◆ EXERCISE: List all lines of the data that include the string "source".
Top of DATA UNDER STUDY
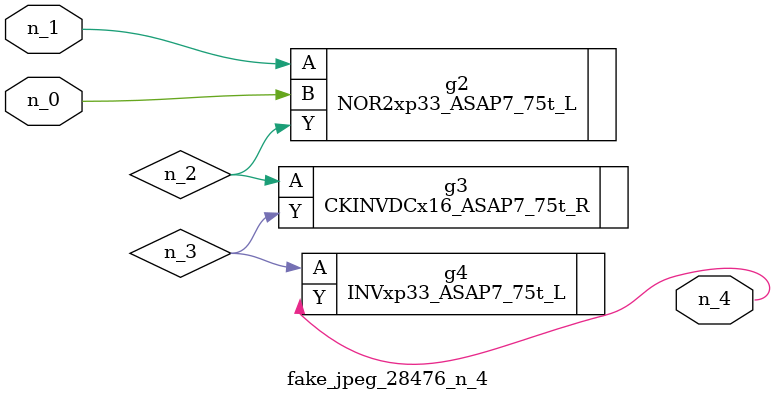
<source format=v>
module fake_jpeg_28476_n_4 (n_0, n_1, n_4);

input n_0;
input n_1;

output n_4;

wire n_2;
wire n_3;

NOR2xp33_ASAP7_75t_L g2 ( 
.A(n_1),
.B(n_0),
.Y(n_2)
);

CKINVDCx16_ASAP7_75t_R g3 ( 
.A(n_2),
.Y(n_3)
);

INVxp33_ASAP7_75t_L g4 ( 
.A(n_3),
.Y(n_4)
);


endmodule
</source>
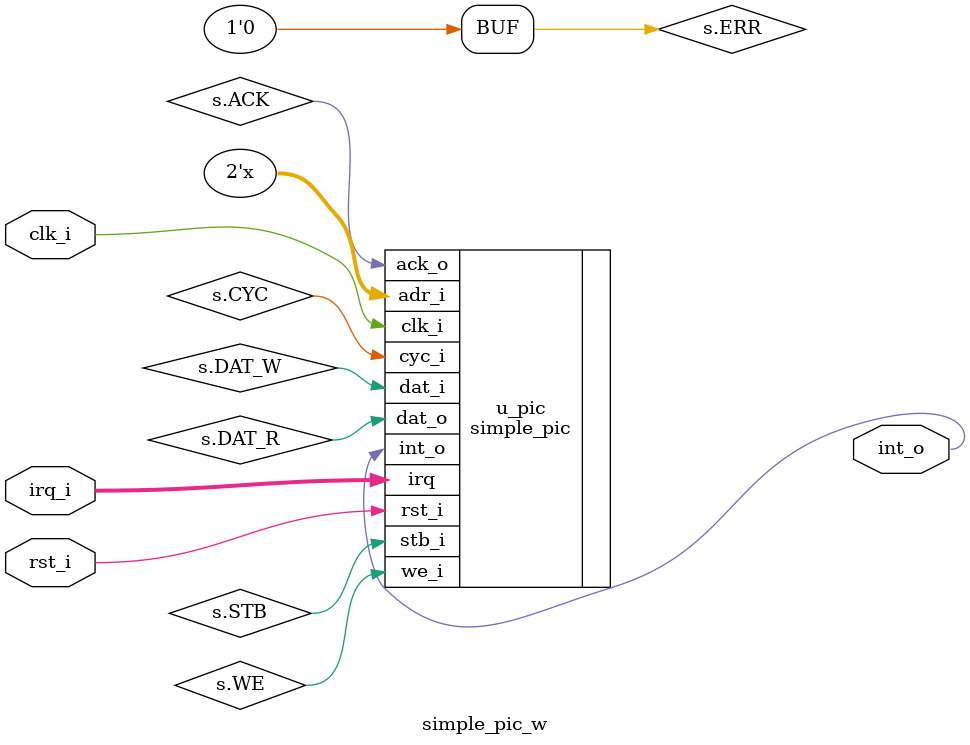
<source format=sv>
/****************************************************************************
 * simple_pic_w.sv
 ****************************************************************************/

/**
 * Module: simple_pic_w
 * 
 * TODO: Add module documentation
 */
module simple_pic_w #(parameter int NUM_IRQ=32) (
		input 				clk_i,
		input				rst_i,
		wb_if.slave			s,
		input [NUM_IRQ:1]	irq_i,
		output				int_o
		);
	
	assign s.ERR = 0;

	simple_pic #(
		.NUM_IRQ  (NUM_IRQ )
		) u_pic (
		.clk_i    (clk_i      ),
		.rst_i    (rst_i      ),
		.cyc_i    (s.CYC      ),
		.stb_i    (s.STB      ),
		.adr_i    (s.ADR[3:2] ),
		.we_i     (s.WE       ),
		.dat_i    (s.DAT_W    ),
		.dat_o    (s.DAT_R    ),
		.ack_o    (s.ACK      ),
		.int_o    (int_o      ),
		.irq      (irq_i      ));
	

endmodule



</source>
Bottom of DATA UNDER STUDY
◆ WRITTEN RESPONSE:
<source format=v>
</source>
<source format=sv>
</source>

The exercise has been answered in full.